For a long time, he had used songwriting to turn his own emotions into artwork, but in the past eight years he had turned the process into a service for others. He’d learned that listening to people’s stories and reflecting them back in an artistic format was a cathartic experience for them.
This person described himself as a dreamer. As he spoke, he painted a particularly clear and vivid vision of the future he saw possible for the VA. He worked in diversity, equity, and inclusion, and his passion for the work was evident and inspiring.
This woman was part of a small but mighty team that ran the Innovation Ecosystem within the VA. She arrived visibly excited to share about their work, and after learning more about it, I understand why.
She talked about how hopeful med students feel when they first start out, and told me she worried that it would get harder for doctors to hold onto hope and empathy the further along they were in their careers.
He had been thinking a lot about race over the past several months. He’s a White man with two children: a 20-year-old biological son who is White, and an 18-year-old adopted daughter who is Black.
She’d been in a physician leadership role with the VA for seven years. Over her tenure, she’d never seen the system rise as one team like this. “There’s so much we don’t know about COVID. But our teams are stepping up in ways I could never have imagined.”
“I have a lot of unresolved grief,” she confessed. It was her grief that made her good at empathizing with the hospice community she served. “Would resolving my grief make me less effective with my patients?”
She worked as an interpreter at Schar and wanted her poem to be “thanks for allowing me.” Her background in a very repressive regime gave her a unique perspective about the gift of being able to live here, although she had felt anxiety for the past few years.
We talked when she had a quick break during her shift at the Infusion Center. She told me how important it was for her to make the most of the moments she had to make connections with people.
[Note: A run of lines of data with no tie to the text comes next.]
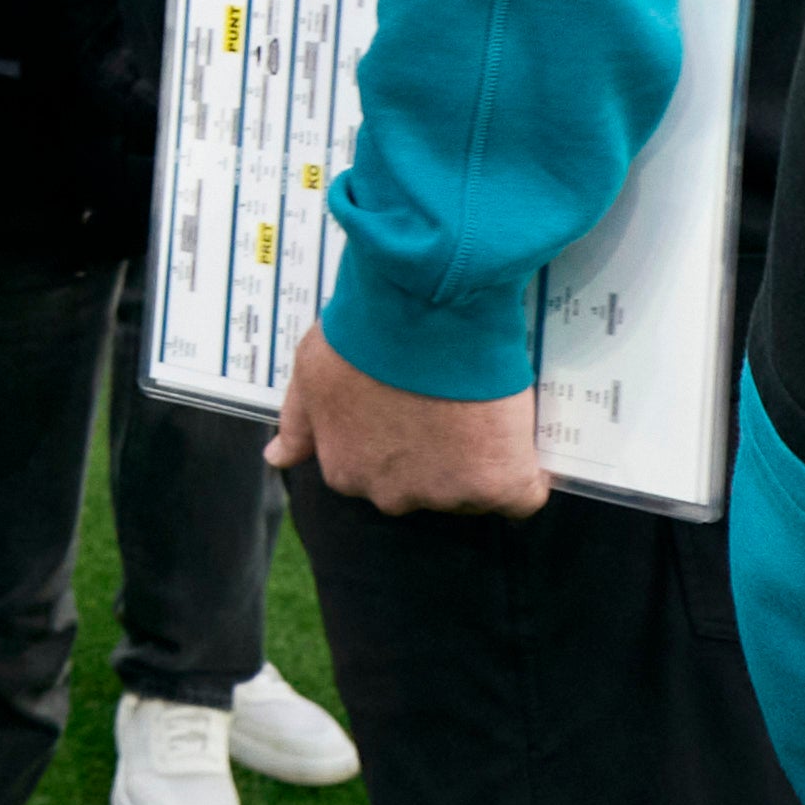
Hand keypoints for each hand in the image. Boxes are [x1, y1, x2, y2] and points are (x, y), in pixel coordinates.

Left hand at [266, 325, 548, 516]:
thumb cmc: (364, 333)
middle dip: (434, 456)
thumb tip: (277, 457)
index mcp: (345, 471)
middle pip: (423, 489)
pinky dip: (526, 471)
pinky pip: (523, 495)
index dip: (398, 439)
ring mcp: (445, 494)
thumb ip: (298, 421)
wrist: (424, 309)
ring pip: (470, 492)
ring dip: (477, 461)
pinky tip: (517, 436)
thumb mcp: (312, 371)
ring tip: (479, 408)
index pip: (375, 475)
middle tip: (447, 405)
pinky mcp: (498, 485)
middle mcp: (391, 495)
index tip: (411, 410)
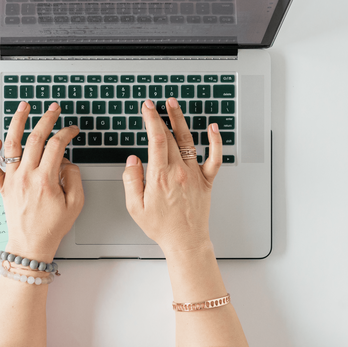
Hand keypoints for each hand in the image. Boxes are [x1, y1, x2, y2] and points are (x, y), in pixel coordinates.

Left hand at [0, 102, 82, 261]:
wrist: (31, 244)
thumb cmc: (52, 227)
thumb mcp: (76, 204)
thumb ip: (74, 177)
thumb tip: (66, 161)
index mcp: (46, 180)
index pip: (57, 145)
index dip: (67, 132)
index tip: (72, 130)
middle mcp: (26, 176)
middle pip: (36, 138)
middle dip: (47, 118)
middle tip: (54, 109)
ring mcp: (12, 180)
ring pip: (12, 143)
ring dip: (17, 122)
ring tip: (23, 107)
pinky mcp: (2, 187)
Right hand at [122, 98, 222, 254]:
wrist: (185, 241)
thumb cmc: (161, 227)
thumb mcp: (135, 207)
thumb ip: (131, 180)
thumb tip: (132, 160)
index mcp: (159, 177)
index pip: (155, 139)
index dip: (150, 119)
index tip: (146, 108)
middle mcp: (179, 172)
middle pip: (169, 137)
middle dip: (159, 117)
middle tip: (153, 106)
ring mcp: (194, 175)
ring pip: (188, 140)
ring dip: (180, 120)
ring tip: (173, 105)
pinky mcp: (206, 181)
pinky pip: (214, 158)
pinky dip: (215, 141)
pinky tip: (212, 128)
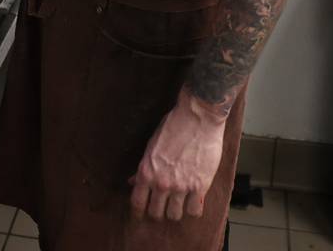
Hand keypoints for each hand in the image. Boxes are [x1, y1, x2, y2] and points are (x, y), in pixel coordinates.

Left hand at [129, 87, 227, 222]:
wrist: (198, 118)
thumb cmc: (173, 126)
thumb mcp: (151, 145)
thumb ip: (143, 168)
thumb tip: (133, 181)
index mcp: (146, 172)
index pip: (137, 203)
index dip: (138, 212)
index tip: (141, 214)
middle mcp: (161, 183)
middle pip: (156, 213)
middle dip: (158, 211)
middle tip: (163, 206)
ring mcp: (181, 187)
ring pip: (175, 215)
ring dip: (176, 211)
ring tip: (180, 203)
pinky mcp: (200, 186)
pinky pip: (194, 211)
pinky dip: (194, 208)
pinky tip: (194, 201)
"I’m ensconced in the system." He was getting paid quite well to do his job in the healthcare sector, but he had internal conflict about how the system worked. He asked me, "Did you know that about 50% of healthcare dollars are spent on the last six months of life?"
She said she wanted a poem about her mother, who died in October at the age of 90. She painted a compelling portrait of a mother who loved glitter, high heels, and jewelry, while living on a dairy farm.
“Relationships — children, grandparents, siblings, spouses, parents are all a reflection of your journey,” she said. “They can be fulfilling or agonizing."
“It feels like time is running out to make big changes,” she shared. The last 6 months were full of transition in all aspects of her life.
Being in healthcare can be extremely rewarding, but it comes with the occupational hazard of loss. This woman loved the work she did with dementia patients and the connections she was able to form with them. However, she also struggled with the frequent loss of people she had bonded with.
He was an ICU doctor at a hospital in a big city, facing the pandemic head on. Having met him years ago, I noticed during our video chat that he'd shaved his longtime beard. “The N95 mask is a harsh master,” he said.
She told me that she had lived in Florida for 50 years but now that she had an empty nest, she’d become a traveling nurse so she could live in different places. “I was only supposed to be in D.C. for three months,” she said, “but now I’ve been here for nine because I just love it so much.”
The five of them work together in a Pediatric ER unit. “People die here,” one exclaimed, and part of their job is to bring light to a dark place.